We stood on one of the lookout platforms and watched a couple of surfies venture out into the pristine surf and wait for The Big One. Our patience ran out before theirs and we agreed that it must be one of the most mind numbing sports.

Thirty kilometres further up the road we arrived at lovely Bermagui, even if it does have a rather unlovely sounding name. Bermagui together with nearby Wallaga Lake, has a population of about 1,800 and seems to have a reasonable assortment of shops and services you would expect a seaside settlement to have, including the ever necessary homeopathic clinic. How do these people survive?! Well actually I do know; not very well and in the same fashion that other new age activities manage, normally as a secondary income to real work or a government benefit.

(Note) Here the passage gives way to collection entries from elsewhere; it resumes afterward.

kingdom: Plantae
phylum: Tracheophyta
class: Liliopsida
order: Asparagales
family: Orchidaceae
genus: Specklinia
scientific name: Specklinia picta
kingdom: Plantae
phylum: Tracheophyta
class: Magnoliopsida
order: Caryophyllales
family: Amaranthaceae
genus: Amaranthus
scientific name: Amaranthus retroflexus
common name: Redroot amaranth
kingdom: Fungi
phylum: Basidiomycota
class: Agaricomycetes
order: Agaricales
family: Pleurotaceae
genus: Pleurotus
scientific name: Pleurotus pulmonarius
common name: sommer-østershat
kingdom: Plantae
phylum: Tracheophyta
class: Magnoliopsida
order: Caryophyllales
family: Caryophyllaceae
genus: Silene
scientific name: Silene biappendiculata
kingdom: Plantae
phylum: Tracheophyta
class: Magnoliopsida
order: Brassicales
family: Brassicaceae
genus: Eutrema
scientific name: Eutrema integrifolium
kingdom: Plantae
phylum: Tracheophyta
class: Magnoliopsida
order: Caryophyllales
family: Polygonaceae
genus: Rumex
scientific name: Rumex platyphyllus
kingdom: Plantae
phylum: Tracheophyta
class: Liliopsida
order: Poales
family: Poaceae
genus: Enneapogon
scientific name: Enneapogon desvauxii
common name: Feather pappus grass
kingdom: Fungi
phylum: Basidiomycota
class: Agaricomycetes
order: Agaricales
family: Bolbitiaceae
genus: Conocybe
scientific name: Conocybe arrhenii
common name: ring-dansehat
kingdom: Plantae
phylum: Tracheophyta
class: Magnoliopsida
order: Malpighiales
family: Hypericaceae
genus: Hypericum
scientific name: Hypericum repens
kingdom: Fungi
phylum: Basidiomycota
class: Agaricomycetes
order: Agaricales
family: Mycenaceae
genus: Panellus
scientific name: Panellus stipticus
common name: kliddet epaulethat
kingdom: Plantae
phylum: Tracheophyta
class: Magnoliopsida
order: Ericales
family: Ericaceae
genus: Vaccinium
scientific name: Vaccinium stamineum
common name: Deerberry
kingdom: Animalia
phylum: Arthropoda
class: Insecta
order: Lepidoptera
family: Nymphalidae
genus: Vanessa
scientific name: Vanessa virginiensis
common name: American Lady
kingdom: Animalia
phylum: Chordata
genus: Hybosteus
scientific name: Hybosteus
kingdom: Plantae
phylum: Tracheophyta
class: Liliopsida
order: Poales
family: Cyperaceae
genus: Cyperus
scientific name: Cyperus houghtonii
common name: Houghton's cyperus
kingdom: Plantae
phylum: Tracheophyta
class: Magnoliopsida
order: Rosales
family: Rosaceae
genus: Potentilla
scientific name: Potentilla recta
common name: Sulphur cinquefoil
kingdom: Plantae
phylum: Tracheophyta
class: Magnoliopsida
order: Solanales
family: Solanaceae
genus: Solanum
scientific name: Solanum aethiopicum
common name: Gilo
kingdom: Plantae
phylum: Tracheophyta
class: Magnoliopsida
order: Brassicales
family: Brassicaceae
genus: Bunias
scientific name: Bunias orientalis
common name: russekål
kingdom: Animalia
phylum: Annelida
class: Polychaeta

Pelicans waiting for the return of the fishermen
We drove around the residential area and then parked down by the breakwater, beside which is a wonderful shark proof fenced seawater swimming pool. The water was so clear and inviting that I could have almost been tempted. There were some quite large yachts tied up in the marina and many more pelicans waiting patiently beside the fish cleaning benches for their daily rations.A little to the north, the horizon was filled with the outline of Mount Dromedary. Indeed a lovely spot.


Back in 1936, the famous American author Zane Grey came here to do a spot of game fishing. He was so impressed that he made a point to spread the word about Bermagui. He did return a few times, however it cannot have been too many; he died in 1939.

From here, one has the choice of heading back west to the Princes Highway or continuing north along the coast, past Wallaga Lake, a large lagoon of water not unlike Middle Lagoon visited earlier, but much more attractive for recreational use. And it was this way we went.

Soon we turned south again on the Princes Highway, joining the traffic, frequently pulling over to let the more determined through and on their way. It was just over sixty kilometres back to Bega, passing through the quaint town of Cobargo, still sporting many shops and other buildings dating back to the 19th century. We didn’t stop, but might well do so when we travel back north. It certainly seems to have character.

Before we returned to camp, Chris popped into the local Toyota dealer to suss out cost and time availability for the next service of the landcruiser. Ten thousand kilometres seems to have come around very quickly, but then we should expect nothing less travelling as we are.

Back at camp we found ourselves surrounded with other caravans, very much busier than last night when we were the only caravan in this patch on the rise.